Saved entries:
------------------------------------------------------------

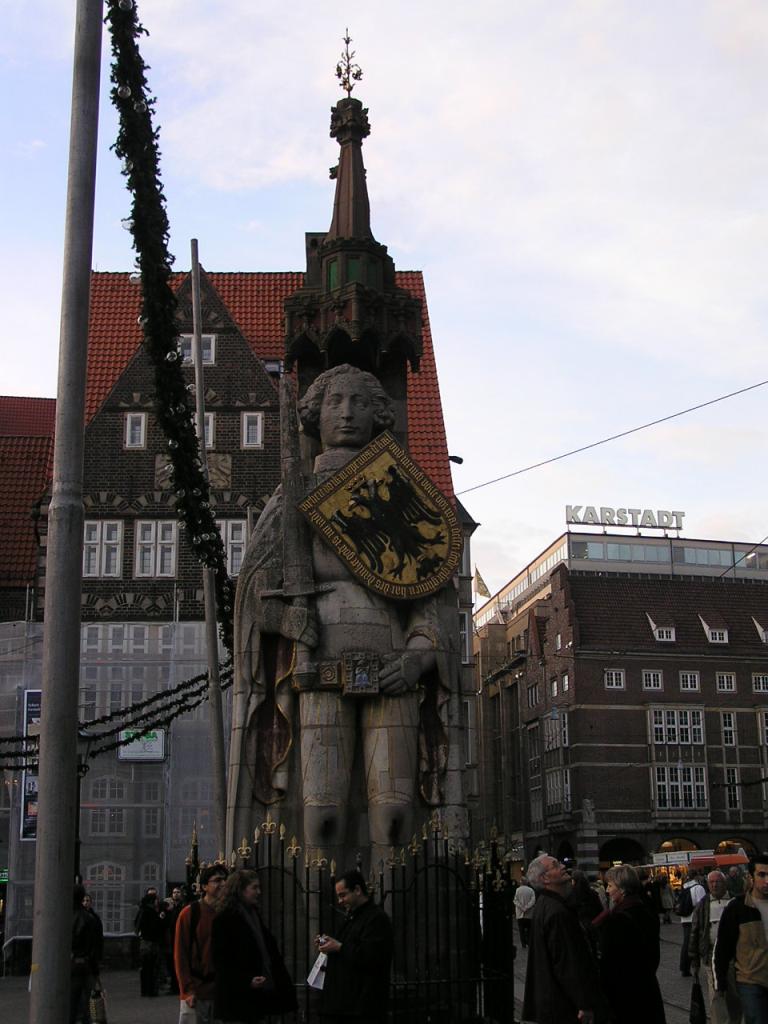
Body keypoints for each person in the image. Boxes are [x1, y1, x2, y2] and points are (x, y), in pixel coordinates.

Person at [229, 365, 457, 865]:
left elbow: (431, 598)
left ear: (379, 414)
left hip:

------------------------------------------------------------

# Work to complete:
Repeat the lines above precisely and skip every picture.

# Task output:
Body keypoints for each person in the image. Boxes are [x1, y1, x2, y2] and points are (x, y), in pixel coordinates.

Person at [229, 365, 457, 865]:
left elbow: (431, 598)
left ear: (379, 414)
left hip:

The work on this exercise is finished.